そしてギア比が高ければ駆動力重視、低ければ加速力重視のセッティングになります。
参考までに新型ジムニー(5MT)とアルト(F・5MT/4WD)のギア比を比べてみましょう。
新型ジムニー | アルト | |
1速 | 5.8 | 4.3 |
2速 | 3.4 | 2.5 |
3速 | 2.1 | 1.6 |
4速 | 1.3 | 1.0 |
5速 | 1.0 | 0.8 |
1速から5速まで、すべてにおいて新型ジムニーの方がギア比が高いのがわかると思います。
これは新型ジムニーが悪路走破性を重視しているから、つまり駆動力を重視しているからに他なりません。
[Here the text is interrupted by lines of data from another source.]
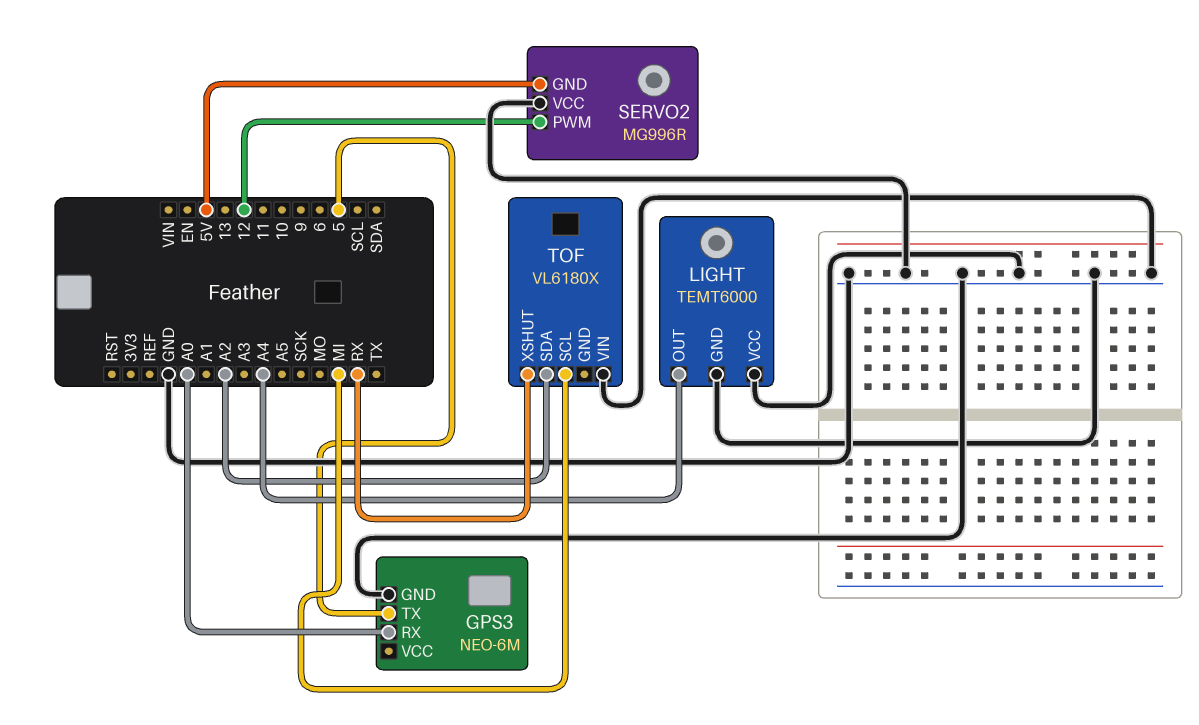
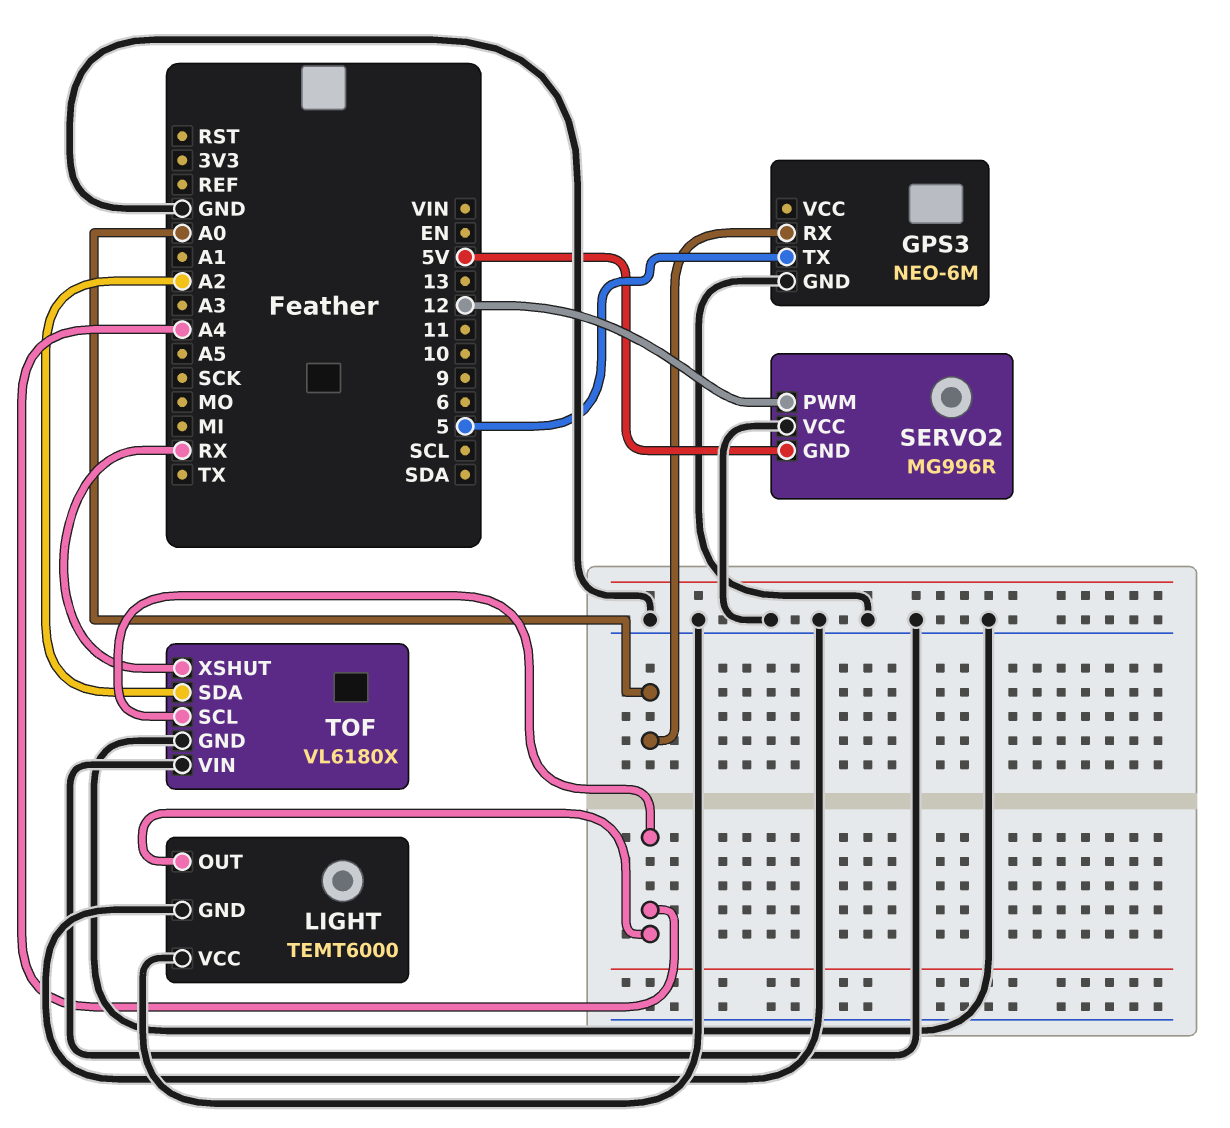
TOF pin GND: none -> GND
TOF pin SCL: MI -> A4

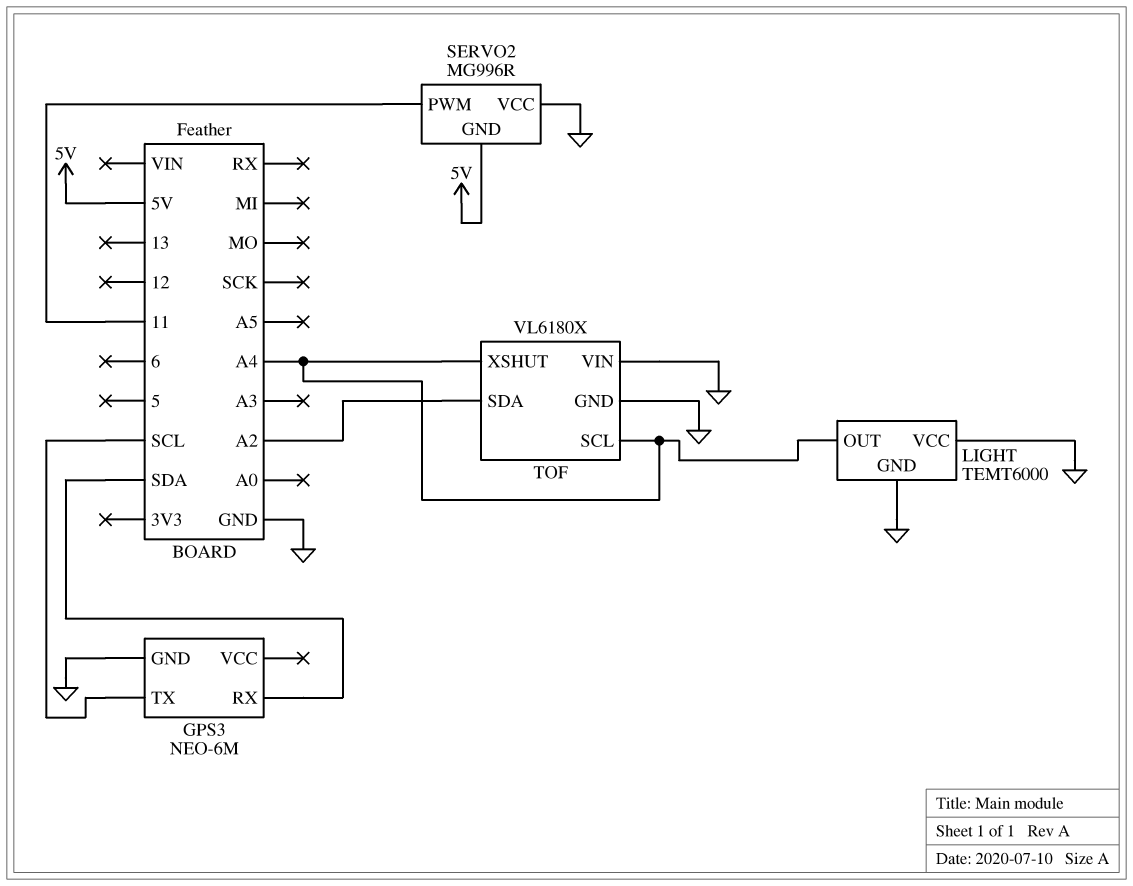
GPS3 pin RX: A0 -> SDA
GPS3 pin TX: 5 -> SCL
SERVO2 pin PWM: 12 -> 11
TOF pin XSHUT: RX -> A4

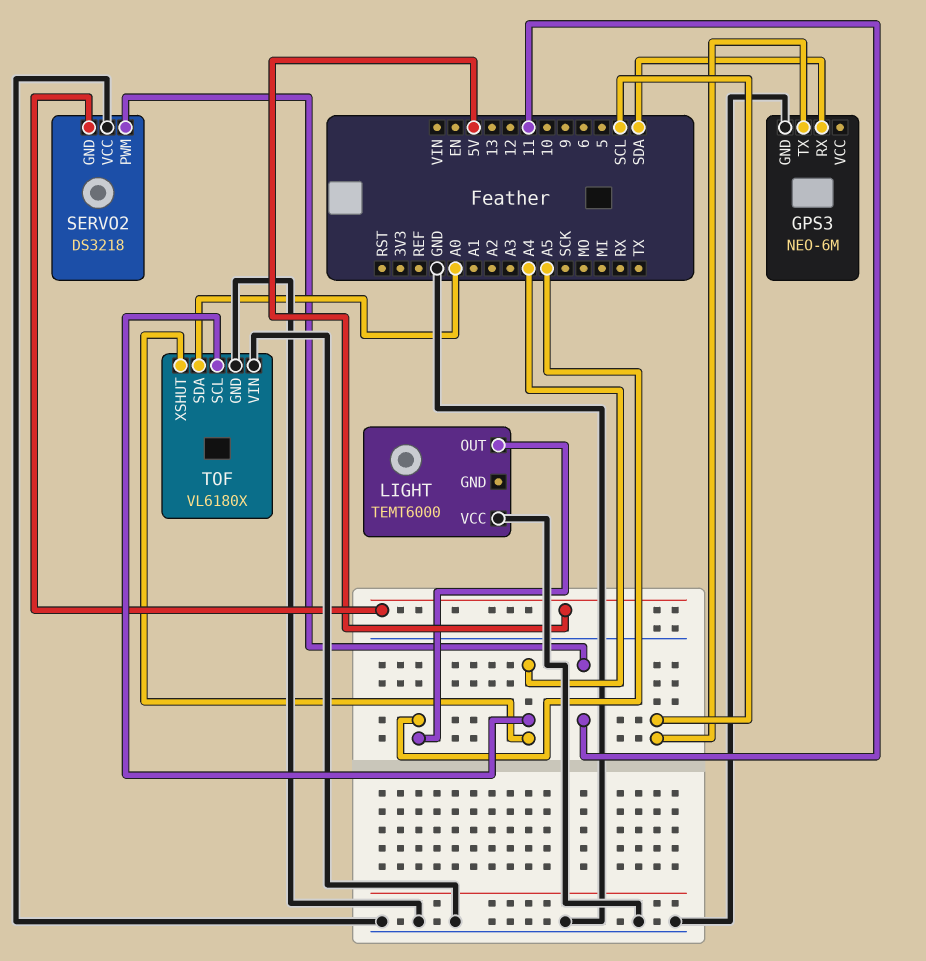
LIGHT pin GND: GND -> none
LIGHT pin OUT: A4 -> A5
SERVO2: MG996R -> DS3218
TOF pin SDA: A2 -> A0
アルトに比べてトランスミッションから出る軸を1回転させるためにより多くエンジンを回転させているので、その分ガソリンも多く消費する=燃費が悪い、というわけです。
新型ジムニーは燃費を気にして乗る車ではない!
引用:https://autoc-one.jp/suzuki/jimny/report-5002486/photo/0057.html
以上、新型ジムニーの燃費について紹介しました。
新型ジムニーの燃費はお世辞にも良いとは言えませんが、それはすべてにおいて悪路走破性を重視した結果です。悪路走破性よりも経済性を重視するという人は新型ジムニーを選ぶと不幸な結果になってしまう可能性が高いので、別の車を選んだ方が無難だと思います。
経済性よりも何よりも、とにかく道なき道をグイグイと走っていける悪路走破性を重視する人こそ新型ジムニーを買うべきです。
これは新型ジムニーの購入を検討する上で、ある意味最も頭に入れておかなければならない事だと思います。